**Material to process**
▬▬▬
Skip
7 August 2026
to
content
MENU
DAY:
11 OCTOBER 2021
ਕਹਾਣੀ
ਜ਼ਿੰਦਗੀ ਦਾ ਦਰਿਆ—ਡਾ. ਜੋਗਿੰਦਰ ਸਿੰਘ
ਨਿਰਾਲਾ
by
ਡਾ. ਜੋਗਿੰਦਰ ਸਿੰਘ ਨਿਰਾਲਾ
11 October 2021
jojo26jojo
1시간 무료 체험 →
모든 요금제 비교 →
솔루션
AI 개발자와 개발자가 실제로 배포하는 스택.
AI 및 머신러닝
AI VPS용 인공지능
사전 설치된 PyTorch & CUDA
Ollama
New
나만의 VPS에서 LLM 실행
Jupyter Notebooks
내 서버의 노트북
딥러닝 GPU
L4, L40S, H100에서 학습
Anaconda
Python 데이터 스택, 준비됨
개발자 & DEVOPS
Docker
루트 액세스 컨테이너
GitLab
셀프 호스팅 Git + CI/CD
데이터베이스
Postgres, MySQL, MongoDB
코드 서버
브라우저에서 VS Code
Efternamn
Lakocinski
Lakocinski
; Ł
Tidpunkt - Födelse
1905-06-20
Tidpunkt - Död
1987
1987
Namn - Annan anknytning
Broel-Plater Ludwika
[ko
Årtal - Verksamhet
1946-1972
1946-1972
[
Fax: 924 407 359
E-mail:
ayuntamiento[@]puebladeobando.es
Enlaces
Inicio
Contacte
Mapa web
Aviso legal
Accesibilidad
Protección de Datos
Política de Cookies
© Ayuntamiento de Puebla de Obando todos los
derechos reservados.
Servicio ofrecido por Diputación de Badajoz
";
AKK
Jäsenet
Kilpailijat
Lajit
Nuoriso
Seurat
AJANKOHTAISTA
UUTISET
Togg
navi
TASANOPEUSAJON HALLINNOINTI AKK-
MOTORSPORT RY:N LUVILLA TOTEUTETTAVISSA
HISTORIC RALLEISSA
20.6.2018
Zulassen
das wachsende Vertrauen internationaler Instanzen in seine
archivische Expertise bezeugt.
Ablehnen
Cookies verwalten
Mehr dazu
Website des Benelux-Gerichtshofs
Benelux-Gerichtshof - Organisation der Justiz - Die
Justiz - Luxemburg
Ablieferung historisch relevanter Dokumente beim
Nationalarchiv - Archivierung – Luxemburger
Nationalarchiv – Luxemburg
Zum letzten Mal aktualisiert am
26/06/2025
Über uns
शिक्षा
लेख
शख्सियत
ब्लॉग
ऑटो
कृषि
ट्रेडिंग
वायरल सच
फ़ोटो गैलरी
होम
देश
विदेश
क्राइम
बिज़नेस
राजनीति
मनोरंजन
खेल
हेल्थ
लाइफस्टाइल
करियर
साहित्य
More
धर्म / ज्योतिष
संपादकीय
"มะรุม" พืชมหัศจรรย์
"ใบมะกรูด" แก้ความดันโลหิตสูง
▬▬▬
**The task**
Change every "Nationalarchiv" in the entries above to "Staatsarchiv", leaving all other text as it is.

**Reply to the task**
Skip
7 August 2026
to
content
MENU
DAY:
11 OCTOBER 2021
ਕਹਾਣੀ
ਜ਼ਿੰਦਗੀ ਦਾ ਦਰਿਆ—ਡਾ. ਜੋਗਿੰਦਰ ਸਿੰਘ
ਨਿਰਾਲਾ
by
ਡਾ. ਜੋਗਿੰਦਰ ਸਿੰਘ ਨਿਰਾਲਾ
11 October 2021
jojo26jojo
1시간 무료 체험 →
모든 요금제 비교 →
솔루션
AI 개발자와 개발자가 실제로 배포하는 스택.
AI 및 머신러닝
AI VPS용 인공지능
사전 설치된 PyTorch & CUDA
Ollama
New
나만의 VPS에서 LLM 실행
Jupyter Notebooks
내 서버의 노트북
딥러닝 GPU
L4, L40S, H100에서 학습
Anaconda
Python 데이터 스택, 준비됨
개발자 & DEVOPS
Docker
루트 액세스 컨테이너
GitLab
셀프 호스팅 Git + CI/CD
데이터베이스
Postgres, MySQL, MongoDB
코드 서버
브라우저에서 VS Code
Efternamn
Lakocinski
Lakocinski
; Ł
Tidpunkt - Födelse
1905-06-20
Tidpunkt - Död
1987
1987
Namn - Annan anknytning
Broel-Plater Ludwika
[ko
Årtal - Verksamhet
1946-1972
1946-1972
[
Fax: 924 407 359
E-mail:
ayuntamiento[@]puebladeobando.es
Enlaces
Inicio
Contacte
Mapa web
Aviso legal
Accesibilidad
Protección de Datos
Política de Cookies
© Ayuntamiento de Puebla de Obando todos los
derechos reservados.
Servicio ofrecido por Diputación de Badajoz
";
AKK
Jäsenet
Kilpailijat
Lajit
Nuoriso
Seurat
AJANKOHTAISTA
UUTISET
Togg
navi
TASANOPEUSAJON HALLINNOINTI AKK-
MOTORSPORT RY:N LUVILLA TOTEUTETTAVISSA
HISTORIC RALLEISSA
20.6.2018
Zulassen
das wachsende Vertrauen internationaler Instanzen in seine
archivische Expertise bezeugt.
Ablehnen
Cookies verwalten
Mehr dazu
Website des Benelux-Gerichtshofs
Benelux-Gerichtshof - Organisation der Justiz - Die
Justiz - Luxemburg
Ablieferung historisch relevanter Dokumente beim
Staatsarchiv - Archivierung – Luxemburger
Staatsarchiv – Luxemburg
Zum letzten Mal aktualisiert am
26/06/2025
Über uns
शिक्षा
लेख
शख्सियत
ब्लॉग
ऑटो
कृषि
ट्रेडिंग
वायरल सच
फ़ोटो गैलरी
होम
देश
विदेश
क्राइम
बिज़नेस
राजनीति
मनोरंजन
खेल
हेल्थ
लाइफस्टाइल
करियर
साहित्य
More
धर्म / ज्योतिष
संपादकीय
"มะรุม" พืชมหัศจรรย์
"ใบมะกรูด" แก้ความดันโลหิตสูง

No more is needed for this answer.